Though she was only nine years old, Christie knew exactly what had happened. Her father had gone to the mine by himself, and he’d fallen down the shaft. Many times, when she’d gone to mines with him, he’d told her what could happen if you weren’t careful. Now it had happened to him.
And now she was alone and going somewhere with people she hardly knew at all.
She looked out the window of the car and realized they were driving toward the mine. Was she going to have to look at her father? Were they going to show him to her? She hoped not. Knowing he was dead was bad enough—she didn’t want to have to look at him, too.
She stared up into the face of Esperanza Rodriguez, who had held her in her lap while they told her her father was dead. Now Esperanza was smiling at her, the way her mother used to smile at her when she was very little.
Christie didn’t remember her mother very well, but right now, with her father dead, she desperately wished that her mother would come back to her.
For some reason, she remembered how her mother used to wash her hair, making her blond curls light and fluffy. Now they clung damply to her forehead, and she wished her mother were there to wash them for her. But that, too, would never happen again, for her mother had died five years ago.
She felt the man who was driving the car squeeze her leg and looked up at him. He was Dr. Henry, and even though she didn’t know him very well, she knew he was a friend of her father’s.
She touched his hand, and he squeezed her reassuringly before putting his hand back on the steering wheel of the car.
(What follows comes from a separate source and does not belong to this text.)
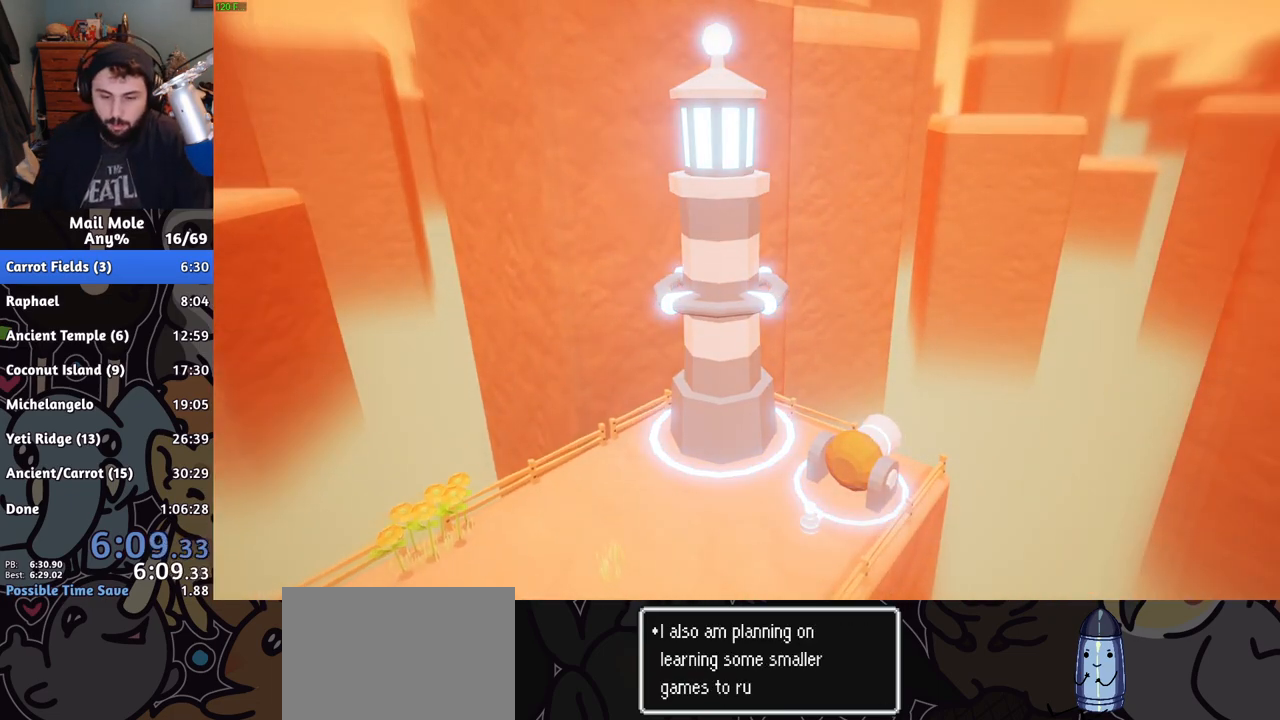
{"buttons": [], "left_stick": "center", "right_stick": "center", "events": []}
Feeling hopeless, Christie Lyons stared out the window, not really seeing the house they were approaching.
At fifty-two, Bill Henry was still lean and ruggedly handsome. His brown hair was shot through with gray, and his skin, darkened by the Colorado sun, was the color of saddle leather. He wished he knew how to comfort the little girl beside him, but she seemed to have drifted away somewhere, and he hadn’t the least idea what to say to her. Unmarried, he had never really learned the trick of talking to children. And never had he had to deal with one who had just lost her only parent.
Rather than risk saying the wrong thing, Bill Henry kept his eyes on the road and, as he turned the car into the driveway of Edna Amber’s mansion, examined the details of the house. The comforting of the child he would leave to Esperanza, or, in a few more minutes, to Diana Amber.
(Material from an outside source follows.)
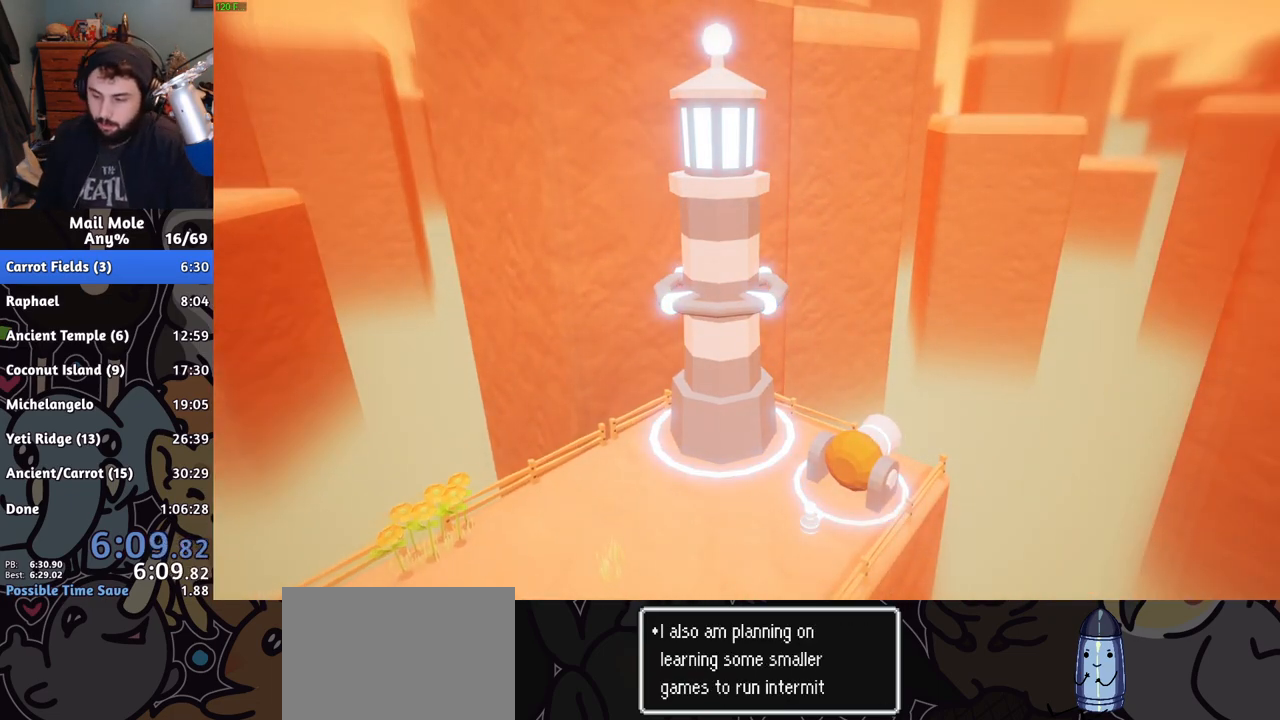
{"buttons": [], "left_stick": "center", "right_stick": "center", "events": []}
The house, the largest in Amberton, stood brooding on a rise that let it overlook the village like a sentinel. In contrast to the houses of the village, the Amber place had not been painted in years, and it had taken on the look of a derelict, its paint peeling, its shingles loosening. A few aspens and one or two firs dotted the scraggly lawn that surrounded the living quarters, and the outbuildings—a barn and a chicken coop, along with a carriage house that had been converted to a garage many years earlier—looked as forlorn as the house itself. Though Edna Amber still regarded the town as her personal fiefdom, she had never taken part in its restoration. Indeed, she had objected to the restoration every step of the way. Bill Henry supposed that, to her, turning Amberton into a tourist attraction meant admitting that the mine would never again produce—and that was one of the many things that Edna Amber would not admit.
“We’re here,” Bill said. Christie, seeming to come out of her daze, gazed up at him.
“Where?” she asked.”
“At the Ambers’. They’re going to take care of you.”